**EXTRAIT DU TEXTE**
________________________

Chroniques, Livres

Porc Braisé – An Yu

Le titre inhabituel attire. Entre plusieurs romans de cette rentrée littéraire, on le pioche aisément, intrigué par cette couverture bleue et ces deux mots qui donnent l’impression de clignoter dans une nuit qu’on imagine pluvieuse, noire, porteuse d’événements aux frontières du réel (référence clin d’œil la génération 90 et antérieure).

Incipit : Beijing, une jeune femme à la vie monotone découvre son mari mort dans la baignoire, à ses côtés gît un dessin d’homme poisson.
Si le début peut happer par l’intrigue, le récit se transforme rapidement en une quête intérieure et mystique dont on ne saisit pas tous les contours. Et on demeure au fil des pages dans l’attente dune clarté qui n’arrive pas. Thriller, fantaisie, fantasque, on ne sait pas bien, et si parfois le mélange donne un cocktail réussi, le risque est que parfois, on s’y perde.
Des moments agréables de lecture toutefois, principalement lorsque la jeune femme se rend au Tibet.

Pour le reste, j’avoue modestement être passée à côté.

Aux Editions Delcourt.

Chroniques, Livres

Saturne – Sarah Chiche

Le talent de Sarah Chiche pour l’écriture et le récit ne se dément pas avec ce nouveau roman. Elle vous souffle avec des phrases qui n’ont l’air de rien comme ça, mais qui englobent les vérités les plus simples et les plus déchirantes.

L’écriture pourrait déconcerter par son manque de ponctuation mais elle prend tout son sens ici, tout le roman donnant le sentiment d’avoir été écrit d’une traite, d’un souffle.
Après le fantôme de la mère, Sarah Chiche s’attaque à celui du père, qui plane en filigrane tout au long du récit, ou plutôt qui semble être le point aimanté autour duquel gravite tout le reste.

________________________

**ENTRÉES FOURNIES**
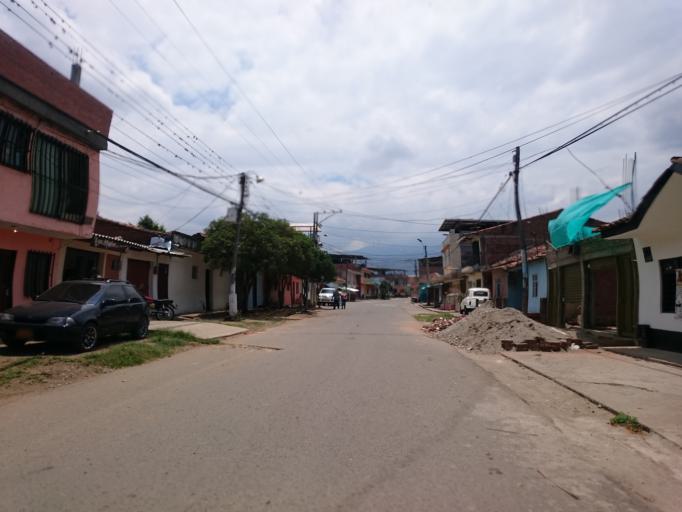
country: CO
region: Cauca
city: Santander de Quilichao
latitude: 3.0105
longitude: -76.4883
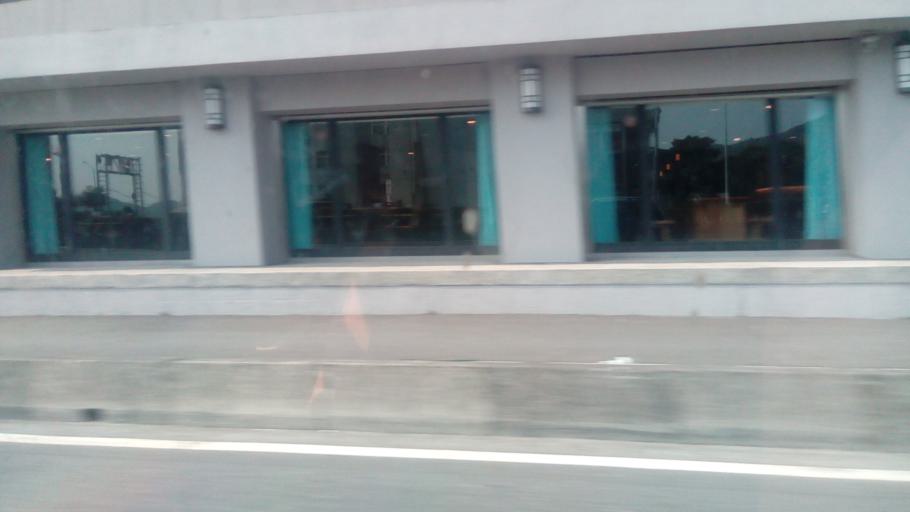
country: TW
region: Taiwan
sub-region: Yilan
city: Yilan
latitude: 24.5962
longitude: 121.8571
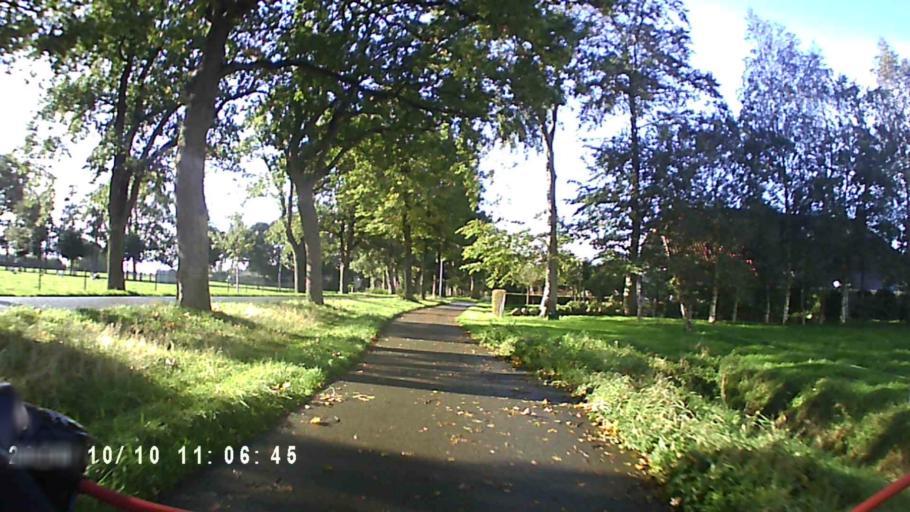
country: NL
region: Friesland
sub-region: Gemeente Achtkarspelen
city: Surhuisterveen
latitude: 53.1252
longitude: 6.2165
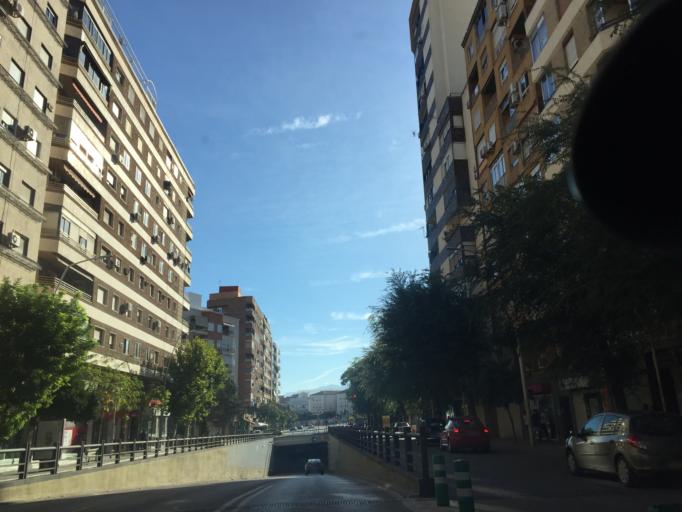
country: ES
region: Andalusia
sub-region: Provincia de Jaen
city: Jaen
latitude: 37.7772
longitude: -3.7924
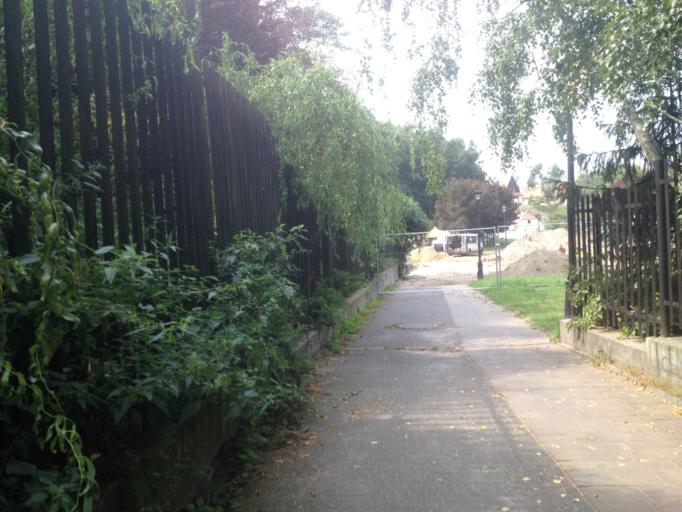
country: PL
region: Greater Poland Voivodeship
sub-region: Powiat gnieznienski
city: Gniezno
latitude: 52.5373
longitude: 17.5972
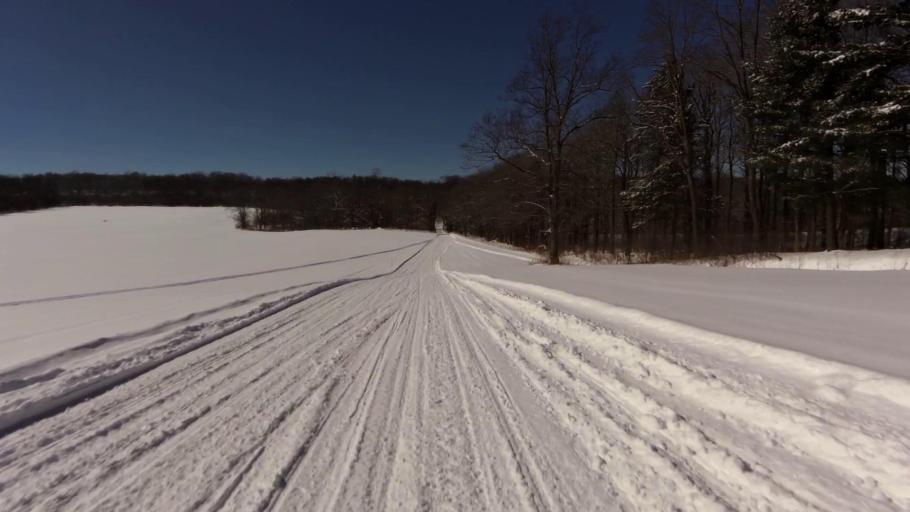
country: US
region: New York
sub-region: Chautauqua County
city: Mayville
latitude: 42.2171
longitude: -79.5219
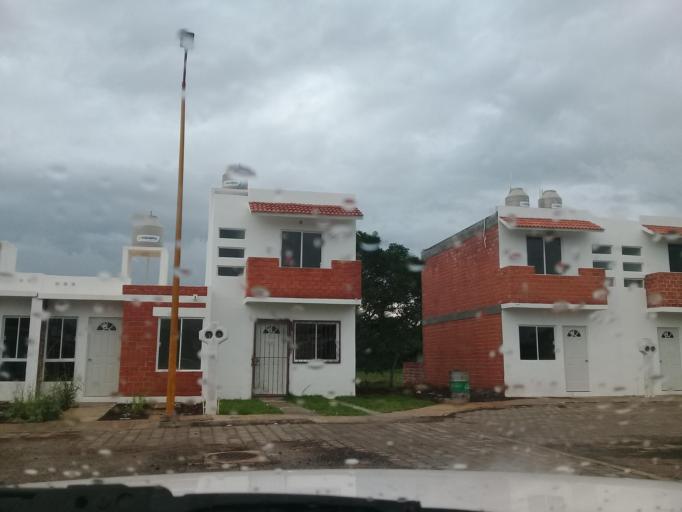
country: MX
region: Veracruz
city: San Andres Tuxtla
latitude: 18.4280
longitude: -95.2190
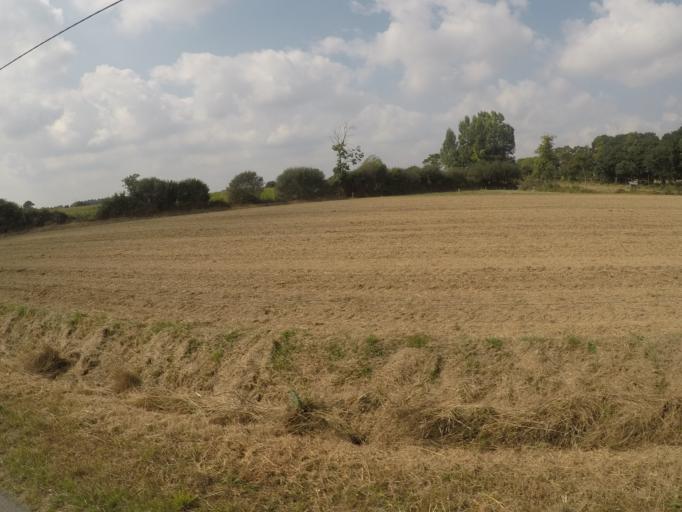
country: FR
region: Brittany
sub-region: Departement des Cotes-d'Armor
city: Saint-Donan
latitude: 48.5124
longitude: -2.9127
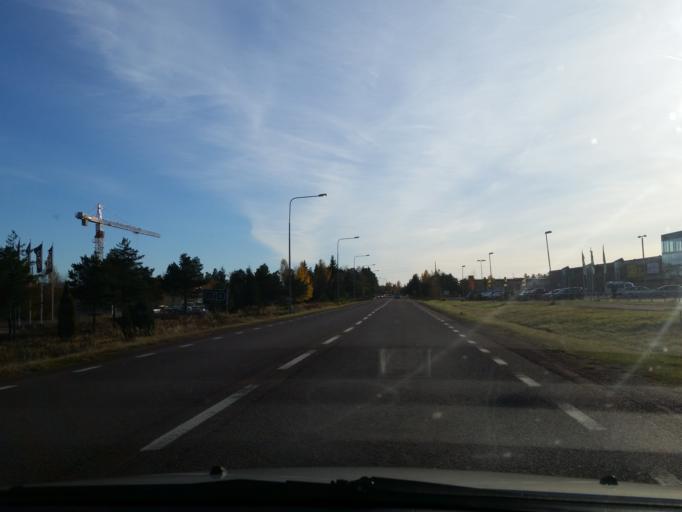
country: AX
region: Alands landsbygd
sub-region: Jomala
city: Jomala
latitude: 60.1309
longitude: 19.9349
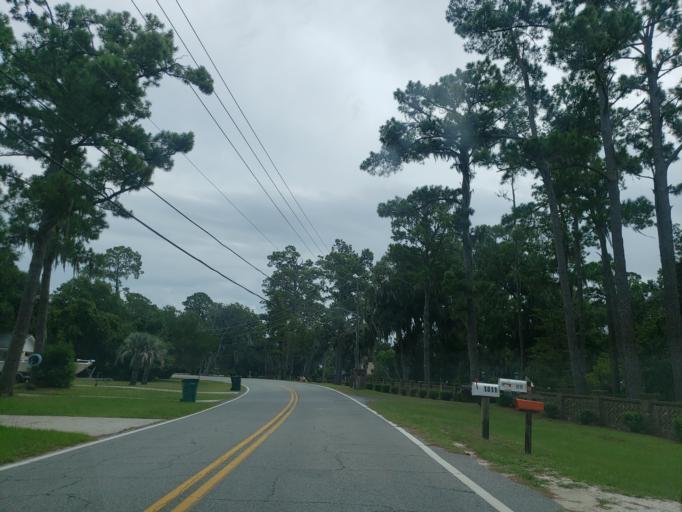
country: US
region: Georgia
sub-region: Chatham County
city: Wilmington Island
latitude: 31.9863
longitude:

________________________

**À FAIRE**
1 > Recopiez tout ce qui va du début des rangées jusqu'à la ligne contenant « latitude: 53.1252 », celle-ci comprise, en laissant les images de côté.
2 > Poursuivez les chroniques de livres à partir de leur dernière phrase.
Les chroniques de livres et les rangées ne proviennent pas de la même source.

**LES RÉPONSES**
1 >
country: CO
region: Cauca
city: Santander de Quilichao
latitude: 3.0105
longitude: -76.4883
country: TW
region: Taiwan
sub-region: Yilan
city: Yilan
latitude: 24.5962
longitude: 121.8571
country: NL
region: Friesland
sub-region: Gemeente Achtkarspelen
city: Surhuisterveen
latitude: 53.1252

2 >
Et le reste, c’est ce que c’est que d’être un Pied-Noir en Algérie, de devoir s’en aller au plus fort des combats qui ont ensanglanté le pays, reconstruire un semblant de vie en France, ce que c’est que de naître dans une famille aisée qui se déchire autour d’une femme, de grandir dans l’ombre d’un père disparu, dans l’ombre d’une union déchaînée, irraisonnée, folle ; et peut-être plus que tout, ce que c’est que de se construire avec ce qu’on a, ce qu’on n’a pas choisi, de sombrer malgré ce qu’on a, ce qu’on n’a pas choisi.

Et d’en revenir.

Aux Editions du Seuil.
Chroniques, Livres

Borgo Vecchio – Giosuè Calaciura

Coup de cœur et coup au cœur pour ce roman court et intense de Giosuè Calaciura. Si vous aimez les dialogues, abstenez-vous. Ce roman tout en narration dépeint la vie quotidienne, impitoyable, émouvante, des habitants du Quartier, quartier imaginaire (vraiment?) du sud de l’Italie qu’on soupçonne prendre place à Palerme.
Presque dénuée de ponctuation, de souffle, l’écriture vous transporte. Et le souffle, vous le perdrez, tandis que vous accompagnerez Cristofaro, Mimmo, Carmela, Celeste, l’agneau de novembre, les coqs adolescents, les chiens errants, tous entrelacés dans les fils impétueux de la vie, émouvants dans leurs beautés et leurs tragédies, dans leur condition si imparfaite de n’être que des créatures terrestres.
L’ambiance caractéristique du sud de l’Italie, si difficile à capter tant elle est faite de mille subtilités, transpire merveilleusement dans cette lecture singulière, forte, poétique. Et ô combien vivante.
Aux éditions Notabilia.
Chroniques, Livres

Princesse Amazigh – Siham Bouhlal

Siham Bouhlal nous livre une œuvre hors des sentiers battus, à mi-chemin entre le récit, les réflexions socio-politiques et les souvenirs d’enfance. Difficile d’ailleurs de ne pas sourire à la nostalgie de certains d’entre eux, ou de ne pas trembler à d’autres (les histoires de djinns, les contes populaires que tous ceux qui ont grandi au Maroc ont dû entendre).
Le livre est riche de références croisées entre la littérature orientale et occidentale (un wow pour avoir cité le poète Al Mutannabi à quelques pages de Shakespeare).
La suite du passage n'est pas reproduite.